4. Please explain why THP-1, human leukemia monocytic cell line, was chosen over MM6 or human peripheral blood leukocytes in this study. Authors have shown previously measurement of NOP/nociception in these cells (references 16 and 17). Would not be better to use human peripheral blood leukocyte cell line to measure both NOP/nociception and TLR systems? It would be good to explain why they preferred THP-1 cell line for readers who do not study cell lines.

 

5. Cell viability results were not shown or mentioned in the results section.

Reviewer 3 Report

This manuscript by Zhang et. al. aims to determine the interaction between nociceptin and toll-like receptors in THP-1 cells. The THP-1 cells were treated PMA, specific agonists for different TLRs, or nociceptin, and then the expression of prepronociceptin (ppNOC), NOP, and TLR mRNA and/or protein was measured. The authors determined some potential interactions between the two systems. However, there are several major issues.

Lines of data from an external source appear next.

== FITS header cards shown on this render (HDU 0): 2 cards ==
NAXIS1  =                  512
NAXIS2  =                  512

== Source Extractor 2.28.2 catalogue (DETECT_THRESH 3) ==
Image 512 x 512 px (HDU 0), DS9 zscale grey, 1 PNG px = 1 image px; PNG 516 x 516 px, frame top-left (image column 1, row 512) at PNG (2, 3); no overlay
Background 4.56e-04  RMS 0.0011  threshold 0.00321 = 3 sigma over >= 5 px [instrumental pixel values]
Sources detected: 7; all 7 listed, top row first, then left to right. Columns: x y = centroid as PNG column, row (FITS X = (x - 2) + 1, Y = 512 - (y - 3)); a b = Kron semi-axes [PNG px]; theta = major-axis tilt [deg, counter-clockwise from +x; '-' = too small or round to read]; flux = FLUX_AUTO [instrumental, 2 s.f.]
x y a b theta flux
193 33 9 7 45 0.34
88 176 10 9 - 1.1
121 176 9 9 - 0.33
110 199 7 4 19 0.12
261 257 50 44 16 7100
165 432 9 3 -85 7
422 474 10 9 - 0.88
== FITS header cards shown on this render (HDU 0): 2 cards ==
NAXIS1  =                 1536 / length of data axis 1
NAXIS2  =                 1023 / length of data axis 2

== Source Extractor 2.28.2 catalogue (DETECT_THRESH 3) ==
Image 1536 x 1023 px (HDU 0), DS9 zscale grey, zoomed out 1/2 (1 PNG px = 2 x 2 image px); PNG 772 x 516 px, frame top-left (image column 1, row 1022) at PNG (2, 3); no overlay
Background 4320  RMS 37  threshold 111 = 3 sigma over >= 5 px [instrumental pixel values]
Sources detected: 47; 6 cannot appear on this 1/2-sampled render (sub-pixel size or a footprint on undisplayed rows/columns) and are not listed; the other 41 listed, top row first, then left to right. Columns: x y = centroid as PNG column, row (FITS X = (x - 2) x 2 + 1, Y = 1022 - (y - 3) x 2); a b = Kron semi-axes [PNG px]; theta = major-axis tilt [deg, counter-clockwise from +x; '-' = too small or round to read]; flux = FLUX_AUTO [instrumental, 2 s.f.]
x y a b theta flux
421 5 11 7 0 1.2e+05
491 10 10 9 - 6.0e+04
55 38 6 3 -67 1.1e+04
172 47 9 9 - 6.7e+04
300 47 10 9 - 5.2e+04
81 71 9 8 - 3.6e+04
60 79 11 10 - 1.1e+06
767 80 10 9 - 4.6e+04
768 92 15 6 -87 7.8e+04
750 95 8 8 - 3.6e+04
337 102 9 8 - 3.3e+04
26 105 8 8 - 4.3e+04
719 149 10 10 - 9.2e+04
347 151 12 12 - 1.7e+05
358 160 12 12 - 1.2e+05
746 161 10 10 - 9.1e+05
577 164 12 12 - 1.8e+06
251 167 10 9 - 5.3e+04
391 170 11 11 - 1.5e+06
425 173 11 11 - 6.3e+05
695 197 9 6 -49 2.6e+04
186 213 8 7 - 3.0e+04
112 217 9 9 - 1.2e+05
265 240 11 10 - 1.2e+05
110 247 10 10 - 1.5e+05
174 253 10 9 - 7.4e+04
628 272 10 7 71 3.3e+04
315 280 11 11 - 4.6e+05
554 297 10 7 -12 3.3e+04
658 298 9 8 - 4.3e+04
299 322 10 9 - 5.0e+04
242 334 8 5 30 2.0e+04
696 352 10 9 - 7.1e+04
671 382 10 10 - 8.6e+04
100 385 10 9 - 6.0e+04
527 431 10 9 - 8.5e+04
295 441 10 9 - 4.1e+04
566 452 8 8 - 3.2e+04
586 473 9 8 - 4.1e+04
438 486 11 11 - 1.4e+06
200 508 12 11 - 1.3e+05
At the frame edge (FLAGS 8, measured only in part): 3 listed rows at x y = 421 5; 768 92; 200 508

1) Extensive studies on the interaction between nociceptin and TLRs were reported previously, and this study just repeated those studies in a different cell line without any mechanistic investigation.

2) The TLRs are continuously expressed in the cells, therefore, measurement of mRNA may not be appropriate. Determining the impact of nociceptin on the activation of those receptors should be considered.

3) Treatment with PMA causes the differentiation of THP-1 into macrophages, and the rationale for choosing the PMA-induced THP-1 model is not sufficient for this study.